■ **Compito assegnato a**
Mostra tutte le righe delle voci in cui compare la stringa "italic". Tieni conto di maiuscole e minuscole.

■ **Articolo**

※

DE RUGGIERO, Ettore
Nacque a Napoli il 20 ag. 1839 da Celestino ed Emilia Nudi. Il padre, ricco proprietario, non incolto, assicurò al giovane una buona educazione, che fu, secondo le consuetudini del tempo, prima religiosa e poi umanistica. Alla scuola degli eredi di B. Puoti il D. educò il gusto letterario e affinò la sua sensibilità estetica con la lettura dei nostri trecentisti, tra i quali predilesse il Petrarca.
Come il poeta di Laura, incline ad una religiosità pensosa e drammatica, affidò a versi mai dati alle stampe le sue ansie mistiche e, ancora adolescente, nel 1856, scrisse una Vita di messer Francesco Petrarca. Compì studi di eloquenza e si cimentò in dispute su temi di carattere giudiziario e storico (Accusa per un omicidio; Giovanni da Procida invita Pietro d'Aragona alla conquista del Regno delle due Sicilie). Lesse e meditò i filosofi tedeschi, appassionandosi soprattutto a J. G. Herder e agli studi di filosofia della storia; quindi, attraverso "Nozioni e riflessioni sulla storia universale di Cesare Cantù", giunse a sue teorie personali sul "Modo di studiare la storia d'Italia", che intendeva dividere in due parti, l'una riguardante la civiltà, l'altra l'eloquenza. Ma particolarmente interessanti per la comprensione della temperie culturale del D. sono due inediti: Monografia sul disboscamento (1859) e Dell'economia silvana e della legge forestale nelle provincie meridionali d'Italia (1861). Sono, infatti, due saggi di storia contemporanea con i quali il D. affrontava questioni di agronomia e di legislazione agraria, inserendosi nel dibattito sul latifondo nel Mezzogiorno, vivo negli anni che segnarono il trapasso dall'amministrazione borbonica a quella sabauda, rivelando una cultura socio-economica degna della migliore scuola giuridica napoletana (M. Delfico, M. Tenore, A. Scialoja, A. Magliano). Tale componente sociologica rimase costante negli studi del D. anche quando si volse a ricerche romanistiche (cfr. le voci Agrariae leges e Ager publicus, rispettivamente in Enciclopedia giuridica ital., Napoli 1883-84, e Diz. epigrafico di antichità romane, Roma 1886).

※

■ **Dati da elaborare**
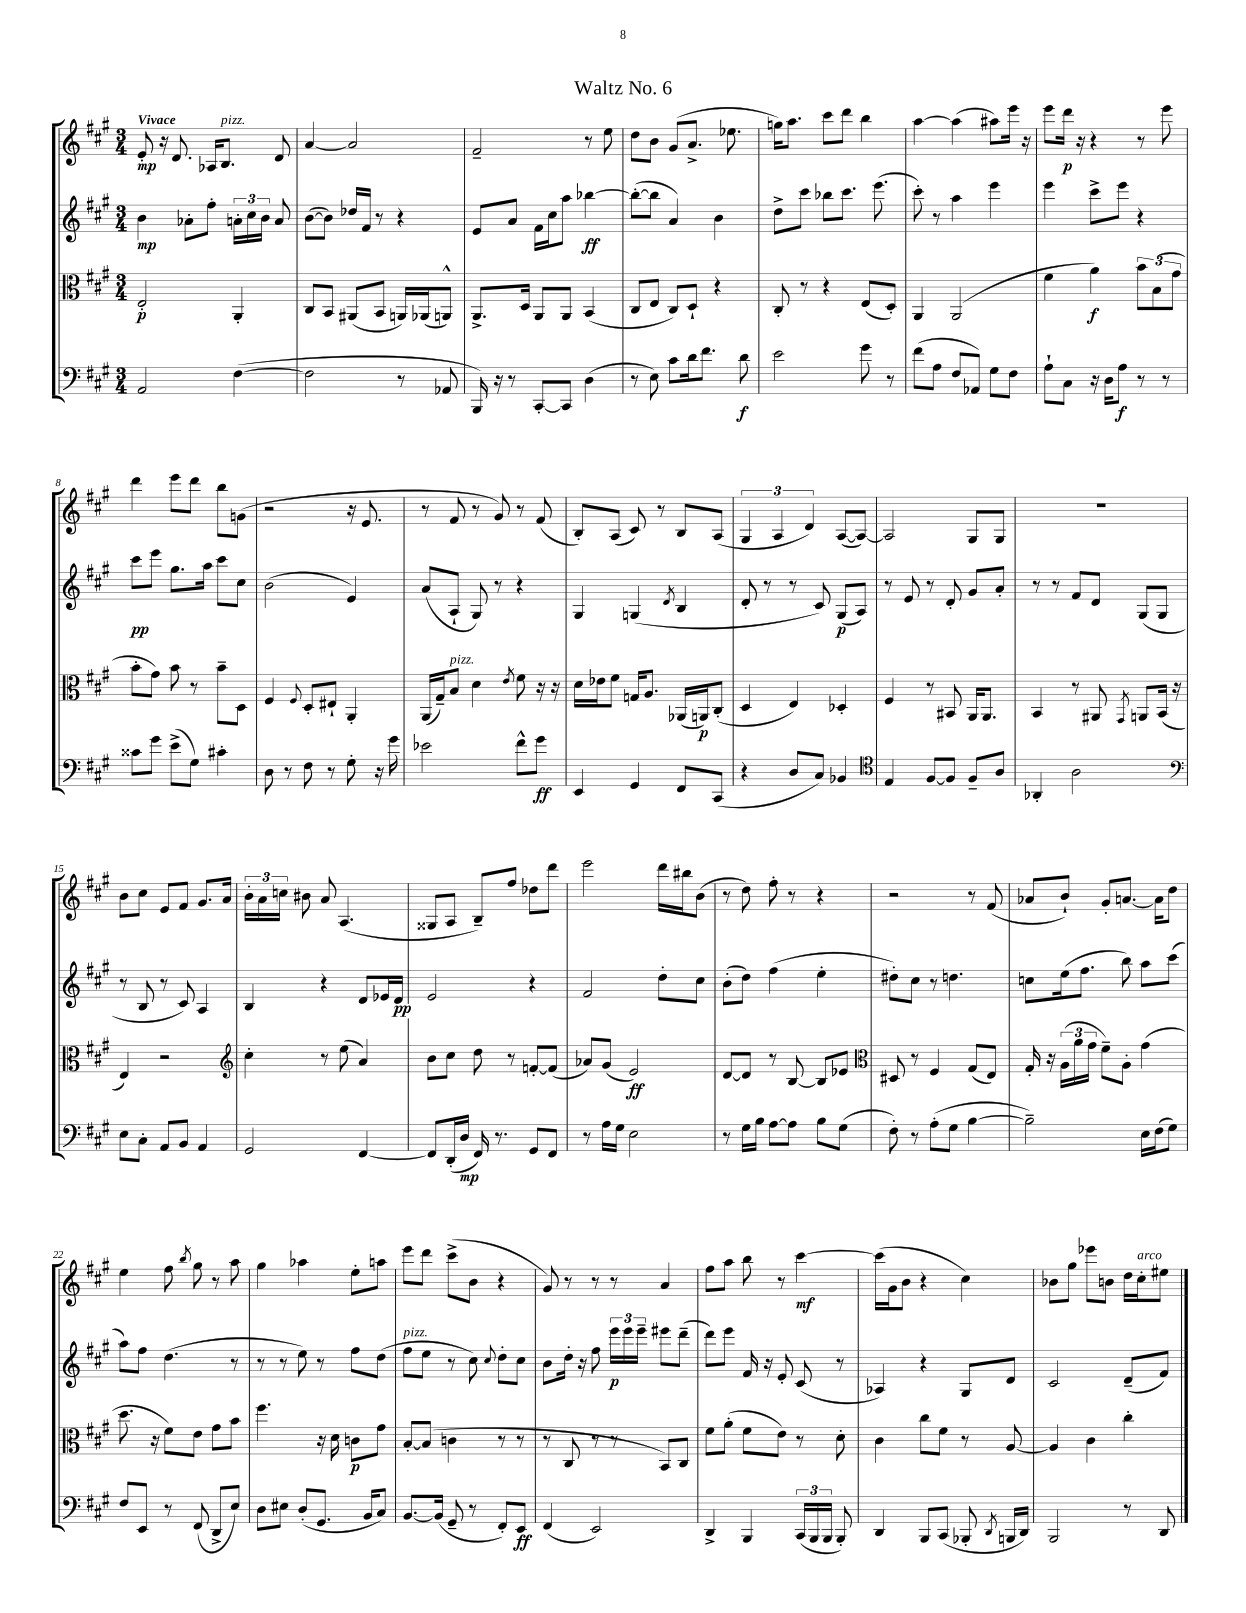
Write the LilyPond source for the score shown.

\header { title = "Waltz No. 6" }
<<
\new StaffGroup <<
\new Staff = "s0" {
    \clef treble \key a \major \numericTimeSignature \time 3/4 \tempo "Vivace"
    \autoBeamOff e'8-.\mp r16 d'8. aes16[ b8.]^\markup { \italic "pizz." } d'8 |
    a'4~ a'2 |
    fis'2-- r8 e''8 |
    d''8[ b'8] gis'8[( a'8.]-> ees''8. |
    g''16[) a''8.] cis'''8[ d'''8] b''4 |
    a''4~ a''4( ais''8[) e'''16] r16 |
    e'''8[ d'''16]\p r16 r4 r8 e'''8 |
    d'''4 e'''8[ d'''8] b''8[ g'8]( |
    r2 r16 e'8. |
    r8 fis'8 r8 gis'8) r8 fis'8( |
    b8[-.) a8]( cis'8) r8 b8[ a8]( |
    \tuplet 3/2 { gis4 a4 d'4) } a8[~( a8]~) |
    a2 gis8[ gis8] |
    r2. |
    b'8[ cis''8] e'8[ fis'8] gis'8.[ a'16] |
    \tuplet 3/2 { b'16[-. a'16 c''16] } bis'8 a'8 a4.( |
    gisis8[ a8] b8[--) fis''8] des''8[ d'''8] |
    e'''2 d'''16[ bis''16 b'8]( |
    r8 d''8) fis''8-. r8 r4 |
    r2 r8 fis'8( |
    aes'8[ b'8]-!) gis'8[-. a'8.]~ a'16[ d''8] |
    e''4 fis''8 \acciaccatura { b''8 } gis''8 r8 a''8 |
    gis''4 aes''4 e''8[-. a''8] |
    e'''8[ d'''8] cis'''8[->( b'8] r4 |
    gis'8) r8 r8 r8 a'4 |
    fis''8[ a''8] b''8 r8 cis'''4~\mf |
    cis'''16[( gis'16 b'8] r4 cis''4) |
    bes'8[ gis''8] ees'''8[ b'8] d''16[ cis''16-.^\markup { \italic "arco" } eis''8] \bar "|." |
}
\new Staff = "s1" {
    \clef treble \key a \major \numericTimeSignature \time 3/4
    \autoBeamOff b'4\mp aes'8[-. fis''8]-. \tuplet 3/2 { a'16[-. cis''16 b'16] } a'8 |
    b'8[~( b'8]) des''16[ fis'16] r8 r4 |
    e'8[ a'8] fis'16[ cis''16 a''8] bes''4~\ff |
    bes''8[~-.( bes''8] a'4) b'4 |
    d''8[-> cis'''8] bes''8[ cis'''8.] e'''8.( |
    cis'''8-.) r8 a''4 e'''4 |
    e'''4 cis'''8[-> e'''8] r4 |
    cis'''8[\pp e'''8] gis''8.[ a''16] cis'''8[ cis''8] |
    b'2( e'4) |
    a'8[( a8]-! gis8) r8 r4 |
    gis4 g4( \acciaccatura { d'8 } b4 |
    d'8-. r8 r8 cis'8) gis8[\p( a8]) |
    r8 e'8 r8 d'8-. gis'8[ a'8]-. |
    r8 r8 fis'8[ d'8] gis8[( gis8] |
    r8 b8 r8 cis'8) a4 |
    b4 r4 d'8[ ees'16 d'16]\pp |
    e'2 r4 |
    fis'2 d''8[-. cis''8] |
    b'8[-.( d''8]) fis''4( e''4-. |
    dis''8[-.) cis''8] r8 d''4. |
    c''8[ e''16( fis''8.] b''8) a''8[ cis'''8]( |
    a''8[) fis''8] d''4.( r8 |
    r8 r8 e''8) r8 fis''8[ d''8]( |
    fis''8[^\markup { \italic "pizz." } e''8] r8 cis''8) \appoggiatura { cis''8 } d''8[-. cis''8] |
    b'8[ d''16]-. r16 fis''8 \tuplet 3/2 { e'''16[\p e'''16 e'''16]-- } eis'''8[ d'''8]--( |
    d'''8[) e'''8] fis'16 r16 e'8-. cis'8( r8 |
    aes4) r4 gis8[ d'8] |
    cis'2 d'8[--( fis'8]) \bar "|." |
}
\new Staff = "s2" {
    \clef alto \key a \major \numericTimeSignature \time 3/4
    \autoBeamOff e2-.\p a,4-. |
    cis8[ b,8] ais,8[( b,8] a,16[) aes,16( a,8]-^) |
    a,8.[-> d16] a,8[ a,8] b,4( |
    cis8[ e8] cis8[) d8]-! r4 |
    cis8-. r8 r4 e8[( d8]-.) |
    a,4 a,2( |
    fis'4 a'4\f) \tuplet 3/2 { b'8[ b8( gis'8] } |
    b'8[-. gis'8]) b'8 r8 b'8[-- d8] |
    fis4 \appoggiatura { fis8 } d8[-. eis8]-! a,4-. |
    a,16[( gis16--) b8]^\markup { \italic "pizz." } d'4 \acciaccatura { e'8 } fis'8 r16 r16 |
    d'16[ ees'16 fis'8] g16[ a8.] aes,16[( a,16\p) cis8]-.( |
    d4 e4) des4-. |
    fis4 r8 bis,8 a,16[ a,8.] |
    b,4 r8 ais,8 \acciaccatura { gis,8 } a,8[ b,16]( r16 |
    e4) r2 |
    \clef treble cis''4-. r8 e''8( a'4) |
    b'8[ cis''8] d''8 r8 f'8[~-. f'8]( |
    aes'8[) gis'8]( e'2\ff) |
    d'8[~ d'8] r8 b8~ b8[ ees'8] |
    \clef alto dis8 r8 fis4 gis8[( e8]) |
    gis16-. r16 \tuplet 3/2 { a16[( a'16 gis'16] } fis'8[--) a8]-. gis'4( |
    d''8. r16 fis'8[) e'8] gis'8[ b'8] |
    fis''4. r16 d'16 c'8[\p gis'8] |
    b8[~-. b8]( c'4 r8 r8 |
    r8 cis8 r8 r8 b,8[) cis8] |
    fis'8[ a'8]-.( fis'8[ e'8]) r8 d'8-. |
    cis'4 cis''8[ fis'8] r8 a8~ |
    a4 cis'4 cis''4-. \bar "|." |
}
\new Staff = "s3" {
    \clef bass \key a \major \numericTimeSignature \time 3/4
    \autoBeamOff a,2 fis4~( |
    fis2 r8 aes,8 |
    b,,16) r16 r8 cis,8[~-. cis,8] d4( |
    r8 e8) cis'8[ d'16 fis'8.] d'8\f |
    e'2 gis'8 r8 |
    fis'8[( a8] fis8[ aes,8]) gis8[ fis8] |
    a8[-! cis8] r16 d16[ a8]\f r8 r8 |
    cisis'8[ gis'8] e'8[->( gis8]) cis'4-. |
    d8 r8 fis8 r8 gis8-. r16 gis'16 |
    ees'2 fis'8[-^ gis'8]\ff |
    e,4 gis,4 fis,8[ cis,8]( |
    r4 d8[ cis8]) bes,4 |
    \clef tenor e4 fis8[~ fis8] fis8[-- a8] |
    aes,4-. a2 |
    \clef bass e8[ cis8]-. a,8[ b,8] a,4 |
    gis,2 fis,4~ |
    fis,8[ d,16-.( d16]\mp fis,16) r8. gis,8[ fis,8] |
    r8 a16[ gis16] e2 |
    r8 gis16[ b16] a8[~ a8] b8[ gis8]( |
    fis8-.) r8 a8[-.( gis8] b4~ |
    b2--) e16[ fis16( gis8]) |
    fis8[ e,8] r8 fis,8( d,8[-> e8]) |
    d8[ eis8] d8[-.( gis,8.] b,16[ cis8]) |
    b,8.[~ b,16]( gis,8-- r8 fis,8[-.) e,8]\ff |
    fis,4( e,2) |
    d,4-> b,,4 \tuplet 3/2 { cis,16[( b,,16 b,,16] } b,,8-.) |
    d,4 b,,8[ cis,8]( bes,,8-. \acciaccatura { d,8 } b,,16[ d,16]) |
    b,,2 r8 d,8 \bar "|." |
}
>>
>>
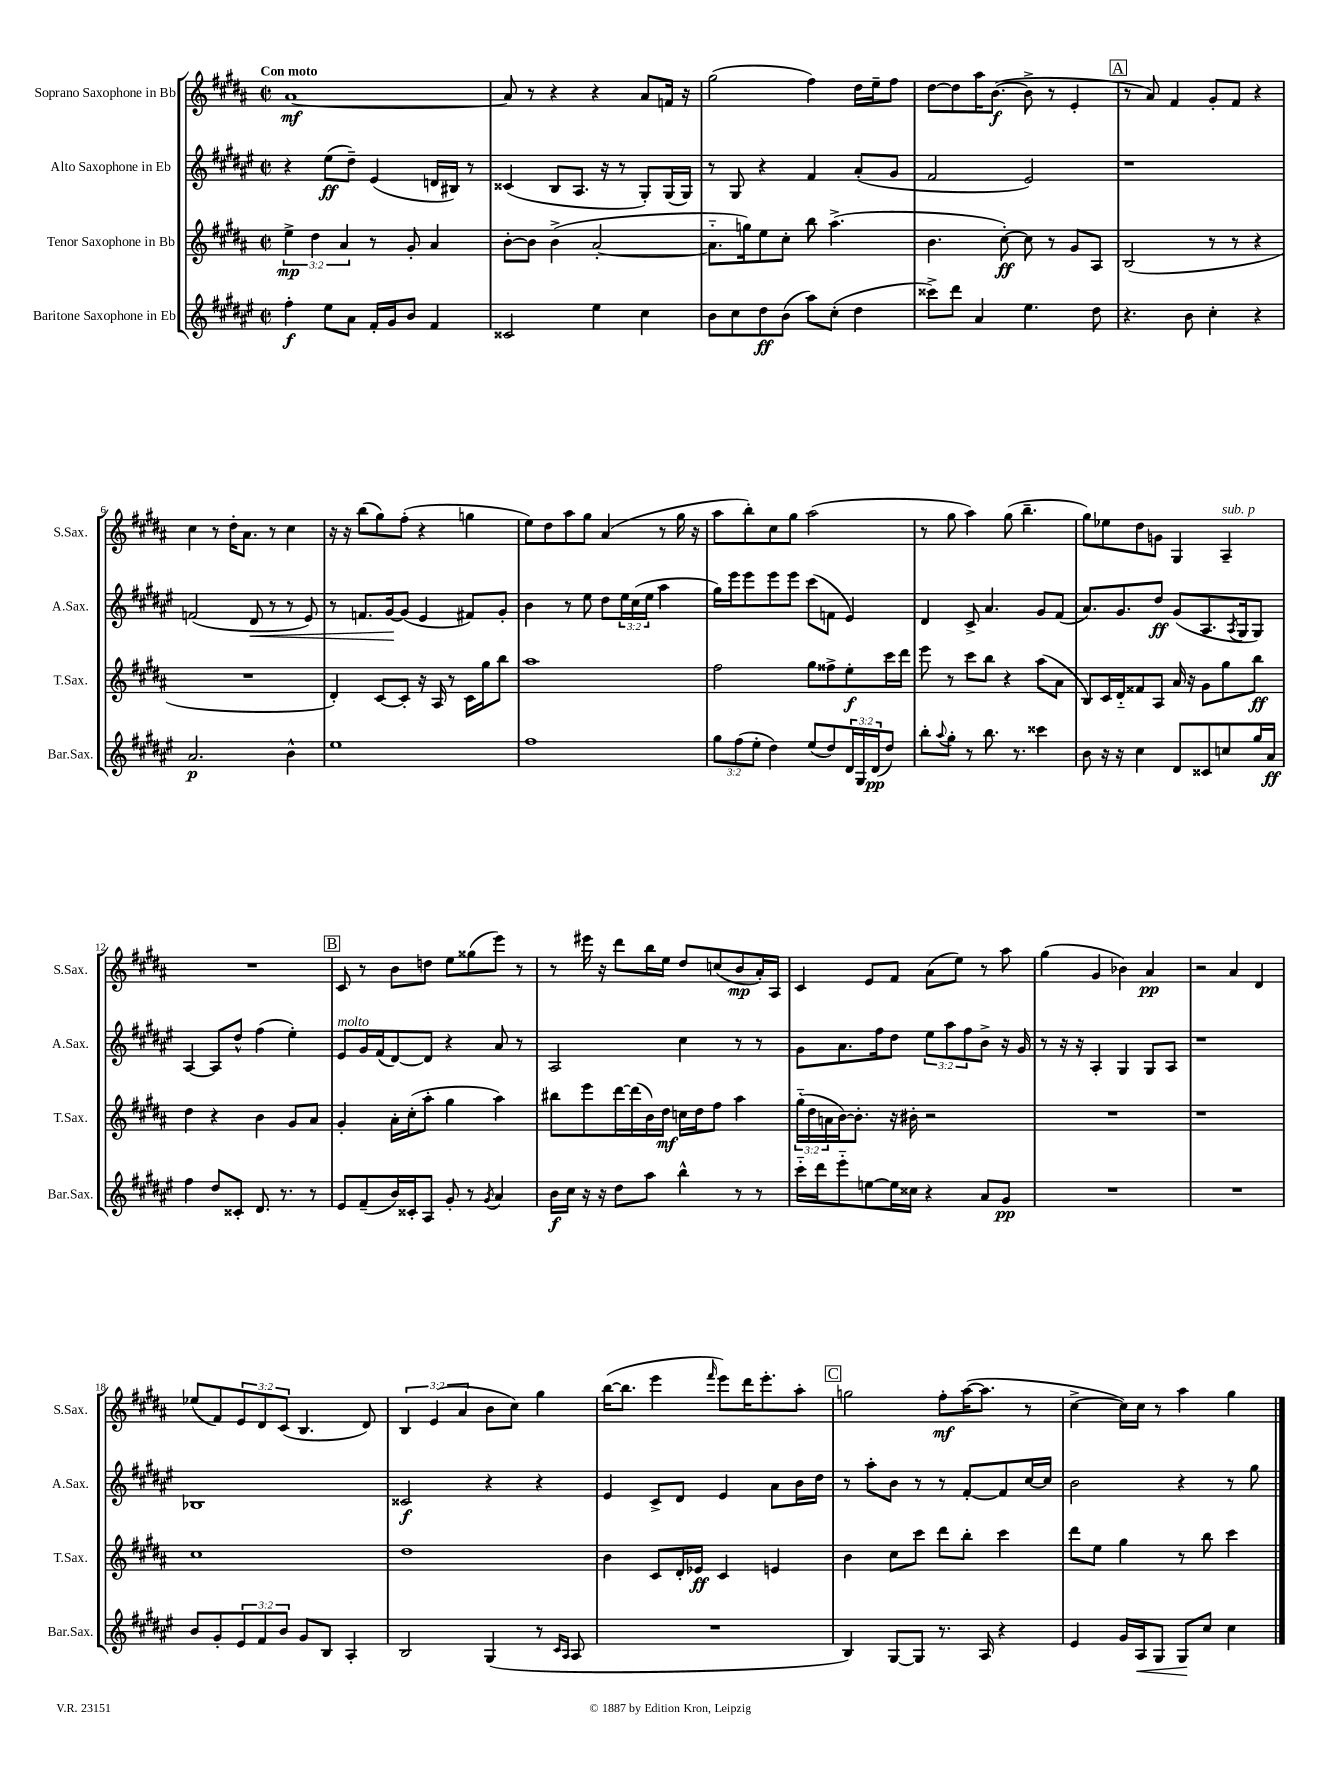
<<
\new StaffGroup <<
\new Staff = "s0" \with { instrumentName = "Soprano Saxophone in Bb" shortInstrumentName = "S.Sax." } {
    \clef treble \key b \major \defaultTimeSignature \time 2/2 \override Staff.TupletNumber.text = #tuplet-number::calc-fraction-text \tempo "Con moto"
    ais'1~\mf |
    ais'8 r8 r4 r4 ais'8 f'16 r16 |
    gis''2( fis''4) dis''16 e''16-- fis''8 |
    dis''8~ dis''8 ais''16 b'8.~\f( b'8-> r8 e'4-. |
    \mark \markup { \box "A" } r8 ais'8) fis'4 gis'8-. fis'8 r4 |
    cis''4 r8 dis''16-. ais'8. r8 cis''4 |
    r16 r16 b''8( gis''8) fis''8-.( r4 g''4 |
    e''8) dis''8 ais''8 gis''8 ais'4( r8 gis''16 r16 |
    ais''8 b''8-.) cis''8 gis''8 ais''2( |
    r8 gis''8 ais''4) gis''8( b''4.-- |
    gis''8) ees''8 dis''8 g'8 gis4 ais4--^\markup { \italic "sub. p" } |
    R1 |
    \mark \markup { \box "B" } cis'8 r8 b'8 d''8 e''8 gisis''8( e'''8) r8 |
    r8 eis'''16 r16 dis'''8 b''16 e''16 dis''8 c''8( b'8\mp ais'16-.) ais16 |
    cis'4 e'8 fis'8 ais'8( e''8) r8 ais''8 |
    gis''4( gis'4 bes'4) ais'4\pp |
    r2 ais'4 dis'4 |
    ees''8( fis'8) \tuplet 3/2 { e'8 dis'8 cis'8( } b4. dis'8) |
    \tuplet 3/2 { b4 e'4( ais'4 } b'8 cis''8) gis''4 |
    b''16~( b''8. e'''4 \grace { fis'''16 } e'''8) dis'''16 e'''8.-. ais''8-. |
    \mark \markup { \box "C" } g''2 fis''8-.\mf ais''16~( ais''8. r8 |
    cis''4~-> cis''16) cis''16 r8 ais''4 gis''4 \bar "|." |
}
\new Staff = "s1" \with { instrumentName = "Alto Saxophone in Eb" shortInstrumentName = "A.Sax." } {
    \clef treble \key fis \major \defaultTimeSignature \time 2/2 \override Staff.TupletNumber.text = #tuplet-number::calc-fraction-text
    r4 eis''8\ff( dis''8--) eis'4( d'16 bis16) r8 |
    cisis'4( b8 ais8. r16 r8 gis8-.) gis16( gis16) |
    r8 gis8 r4 fis'4 ais'8-.( gis'8 |
    fis'2 eis'2) |
    \mark \markup { \box "A" } r1 |
    f'2( dis'8\< r8 r8 eis'8) |
    r8 f'8. gis'16~\! gis'8( eis'4 fis'8) gis'8-. |
    b'4 r8 eis''8 dis''8 \tuplet 3/2 { eis''16 cis''16( eis''16 } ais''4 |
    gis''16) eis'''16 eis'''8 eis'''8 eis'''8 cis'''8( f'8 eis'4) |
    dis'4 cis'8-> ais'4. gis'8 fis'8( |
    ais'8.) gis'8. dis''8\ff gis'8( ais8. \acciaccatura { ais8 } gis16 gis8) |
    ais4~ ais8 dis''8-^ fis''4( eis''4-.) |
    \mark \markup { \box "B" } eis'8^\markup { \italic "molto" } gis'16 fis'16( dis'8~) dis'8 r4 ais'8 r8 |
    ais2 cis''4 r8 r8 |
    gis'8 ais'8. fis''16 dis''8 \tuplet 3/2 { eis''8 ais''8 fis''8 } b'8-> r16 gis'16 |
    r8 r16 r16 ais4-. gis4 gis8 ais8 |
    r1 |
    bes1 |
    cisis'2\f r4 r4 |
    eis'4 cis'8-> dis'8 eis'4 ais'8 b'16 dis''16 |
    \mark \markup { \box "C" } r8 ais''8-. b'8 r8 r8 fis'8~-. fis'8 cis''16~ cis''16 |
    b'2 r4 r8 gis''8 \bar "|." |
}
\new Staff = "s2" \with { instrumentName = "Tenor Saxophone in Bb" shortInstrumentName = "T.Sax." } {
    \clef treble \key b \major \defaultTimeSignature \time 2/2 \override Staff.TupletNumber.text = #tuplet-number::calc-fraction-text
    \tuplet 3/2 { e''4->\mp dis''4 ais'4 } r8 gis'8-. ais'4 |
    b'8~-. b'8 b'4->( ais'2~-. |
    ais'8.-_ g''16) e''8 cis''8-. b''8 ais''4.->( |
    b'4. cis''8~-.\ff) cis''8 r8 gis'8 ais8 |
    \mark \markup { \box "A" } b2( r8 r8 r4 |
    R1 |
    dis'4-.) cis'8~ cis'8-. r16 ais16 r8 cis'16 gis''16 b''8 |
    ais''1 |
    fis''2 gis''8 fisis''8-> e''8-.\f cis'''16 dis'''16 |
    e'''8 r8 cis'''8 b''8 r4 ais''8( ais'8 |
    b8) cis'16 dis'16-_ fisis'8 ais8 ais'16 r16 gis'8 gis''8 b''8\ff |
    dis''4 r4 b'4 gis'8 ais'8 |
    \mark \markup { \box "B" } gis'4-. ais'16-. cis''16-.( ais''8-. gis''4 ais''4) |
    bis''8 e'''8 dis'''16~ dis'''16( b'16) dis''16\mf c''16 dis''16 fis''8 ais''4 |
    \tuplet 3/2 { gis''16-_( dis''16 a'16 } b'16~) b'8.-. r16 bis'16-. r2 |
    R1 |
    r1 |
    cis''1 |
    dis''1 |
    b'4 cis'8 dis'16-. ees'16\ff cis'4 e'4 |
    \mark \markup { \box "C" } b'4 cis''8 cis'''8 dis'''8 b''8-. cis'''4 |
    dis'''8 e''8 gis''4 r8 b''8 cis'''4 \bar "|." |
}
\new Staff = "s3" \with { instrumentName = "Baritone Saxophone in Eb" shortInstrumentName = "Bar.Sax." } {
    \clef treble \key fis \major \defaultTimeSignature \time 2/2 \override Staff.TupletNumber.text = #tuplet-number::calc-fraction-text
    fis''4-.\f eis''8 ais'8 fis'16-. gis'16 b'8 fis'4 |
    cisis'2 eis''4 cis''4 |
    b'8 cis''8 dis''8\ff b'8( ais''8) cis''8-.( dis''4 |
    cisis'''8->) dis'''8 ais'4 eis''4. dis''8 |
    \mark \markup { \box "A" } r4. b'8 cis''4-. r4 |
    ais'2.\p b'4-^ |
    eis''1 |
    fis''1 |
    \tuplet 3/2 { gis''8 fis''8( eis''8-. } dis''4) eis''8( dis''8) \tuplet 3/2 { dis'16 gis16 dis'16\pp( } dis''8) |
    b''8-. \appoggiatura { ais''8 } gis''8-. r8 b''8. r8. cisis'''4 |
    b'8 r16 r16 cis''4 dis'8 cisis'8 c''8 gis''16 ais'16\ff |
    fis''4 dis''8 cisis'8-. dis'8. r8. r8 |
    \mark \markup { \box "B" } eis'8 fis'8--( b'16) cisis'16-. ais8 gis'8-. r8 \acciaccatura { gis'8 } ais'4 |
    b'16\f cis''16 r16 r16 dis''8 ais''8 b''4-^ r8 r8 |
    cis'''16-_ dis'''16 eis'''8-_ e''8~ e''16 cisis''16 r4 ais'8 gis'8\pp |
    R1 |
    R1 |
    b'8 gis'8-. \tuplet 3/2 { eis'8 fis'8 b'8 } gis'8 b8 ais4-. |
    b2 gis4( r8 \grace { cis'16 ais16 } ais8 |
    R1 |
    \mark \markup { \box "C" } b4) gis8~ gis8 r8. ais16 r4 |
    eis'4 gis'16 ais16\< gis8 gis8\! cis''8 cis''4 \bar "|." |
}
>>
>>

※

■ **Compito assegnato b**
Prosegui il profilo biografico di Ettore De Ruggiero a partire dall'ultima frase riportata.

■ **Risultato del compito a**
    \autoBeamOff e'8-.\mp r16 d'8. aes16[ b8.]^\markup { \italic "pizz." } d'8 |
    bes'8[ gis''8] ees'''8[ b'8] d''16[ cis''16-.^\markup { \italic "arco" } eis''8] \bar "|." |
    fis''8[^\markup { \italic "pizz." } e''8] r8 cis''8) \appoggiatura { cis''8 } d''8[-. cis''8] |
    a,16[( gis16--) b8]^\markup { \italic "pizz." } d'4 \acciaccatura { e'8 } fis'8 r16 r16 |
    gis''8) ees''8 dis''8 g'8 gis4 ais4--^\markup { \italic "sub. p" } |
    \mark \markup { \box "B" } eis'8^\markup { \italic "molto" } gis'16 fis'16( dis'8~) dis'8 r4 ais'8 r8 |

■ **Risultato del compito b**
Nel 1861 a Napoli, nell'università appena riformata da F. De Sanctis, conseguì la laurea in lettere. Nel medesimo anno, grazie ad una borsa di studio ottenuta per la protezione del De Sanctis stesso, si recò in Germania, per il perfezionamento in filologia classica all'università di Berlino. Nella città tedesca rimase fino al 1866, specializzandosi in filologia alla scuola dei migliori intelletti che operavano allora nell'ambito delle discipline classiche: ebbero grande influenza sul D. il filologo A. Boeckh, l'archeologo E. Gerhard, ma soprattutto lo storico Th. Mommsen, che a Berlino aveva fondato e dirigeva in quegli anni un seminario di storia romana, di epigrafia, di diritto pubblico romano e di antichità. L'insegnamento storico del Mommsen, basato sulla lettura critica dei testi giuridici, epigrafici e numismatici, trovava un sensibile allievo nel D., che analoga attenzione verso i dati concreti dell'esperienza reale aveva mostrato nelle precedenti indagini di storia contemporanea. Ma era presente nella temperie culturale dello studioso napoletano una forte componente storicista che, negli studi di diritto romano, lo rese alieno dal rigore sistematico del suo maestro: tale atteggiamento critico, all'inizio quasi inconsapevole, divenne, negli anni maturi, esplicito.
Significativo a questo proposito è lo studio inedito sull'Adlectio discusso nel seminario dell'anno accademico 1864-65.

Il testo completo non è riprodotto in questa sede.